What’s in a name?

February 22, 2024 · 2 minute read
What’s in a name?

“What’s in a name? That which we call a rose

By any other name would smell as sweet;”

Juliette tries to wish and pretend that names do not matter. Those who are familiar with the tale of Romeo and Juliette are well aware that this is not the case. 

There are many trees with dubious names:

Tulip Poplar: Not a tulip, not a poplar.

Tree of Heaven: I’m not sure what this says about the afterlife.

Red Maple: Sure it has red flowers, red stems, and red fall colors, but some Japanese maples are MORE red.

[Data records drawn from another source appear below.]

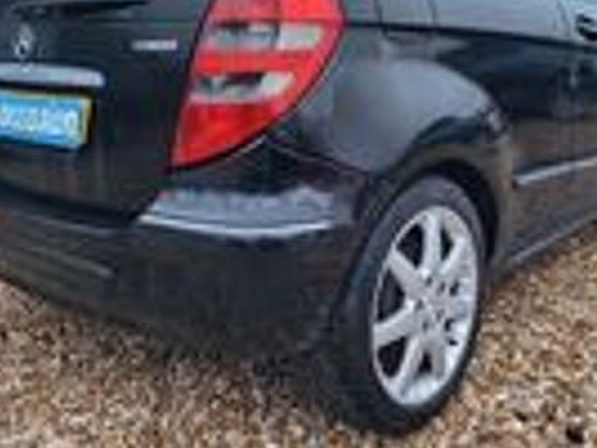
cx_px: 315
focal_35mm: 39
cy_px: 121
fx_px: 673
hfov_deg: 47.8
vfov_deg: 36.1
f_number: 1.8
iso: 250
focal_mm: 5.4
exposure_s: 1/50
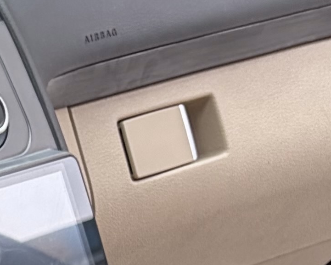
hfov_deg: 8.5
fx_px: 1969
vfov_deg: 7.6
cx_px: -563
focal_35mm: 201
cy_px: 393
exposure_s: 1/122
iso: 50
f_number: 1.6
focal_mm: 5.96
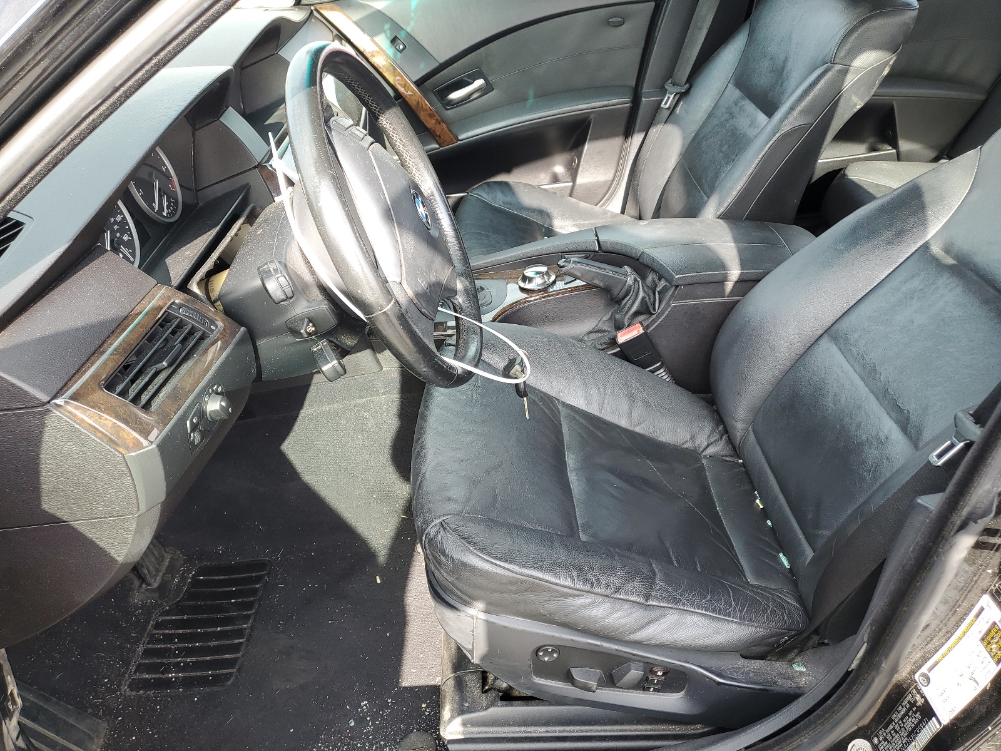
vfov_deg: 53.1
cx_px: 500
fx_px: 752
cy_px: 376
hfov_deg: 67.3
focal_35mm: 26
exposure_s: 1/182
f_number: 1.5
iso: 50
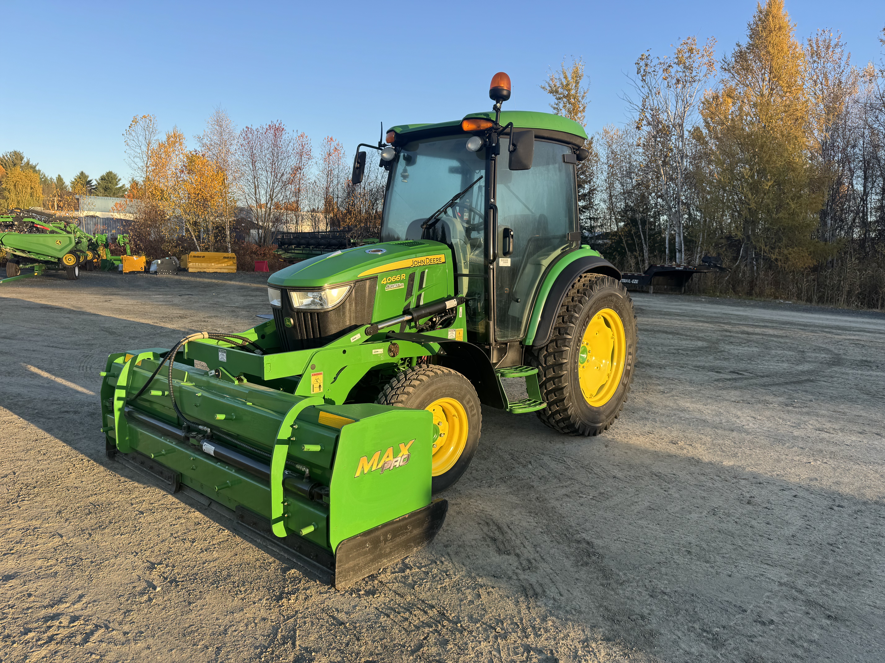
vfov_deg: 56.8
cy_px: 332
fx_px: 614
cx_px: 442
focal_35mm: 24
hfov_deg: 71.6
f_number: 1.78
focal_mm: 6.76
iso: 80
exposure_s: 1/1026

Those names don’t actually bother me that much. The tree names that I would love to change are the trees that are much better than their name implies. Juliette wished Romeo had a different name, but would he have caught the attention of Juliette if his name was Moe, Larry, or Curly? Probably not. I think the following trees are worthy of better titles.

Swamp white oak:

Quercus bicolor is a beautiful oak tree. It is an underused native oak with good form and deeply textured flaking bark. It is bicolor because the leaves are deep green above and silvery white underneath. It is a beautiful tree that thrives in compacted urban and residential soils. For a few of us its first name “swamp” conjures a beautiful wooded wetland, but most people don’t want a swamp tree in their yard. They will leave this tree for Shrek and Donkey. Frequently, when I suggest this tree to a customer, I see a pained look on their face, as if I just told an inappropriate joke.

Black gum:

Nyssa sylvatica has the misfortune that it shares its last name with a much-hated tree, the sweet gum. You can explain to people that it does not produce spiny seed pods and that it is not even related to sweet gum trees, but once they hear “gum” this tree is not given a chance. Blackgums are beautiful native trees that grow larger than most ornamental trees, but not as large as most shade trees. It nicely fills the niche of a small shade tree. It has waxy green leaves in the spring and stunning fall colors. Maybe we should start using a family name for the tree: Tupelo.  


Celtis occidentalis is a common tree. If you have trees growing in your fence line, chances are good, that at least one of them is a hackberry. Because it readily grows in fallow areas, many consider it a weed tree. The fact that it can tend to grow where it isn’t wanted probably helps it gain weed status, but hackberry trees can be great in the right location.

Hackberry trees have beautiful smooth grey bark with cork ridges. They are well known for thriving in urban soils where other trees languish. Perhaps they would be a more popular tree if we used a lesser-known name for them; Sugarberry.

Names do matter to us. But if you are looking for a tree to plant, there are benefits to looking past a tree’s moniker and exploring the traits the tree will have as it matures. Feel free to call it whatever you like.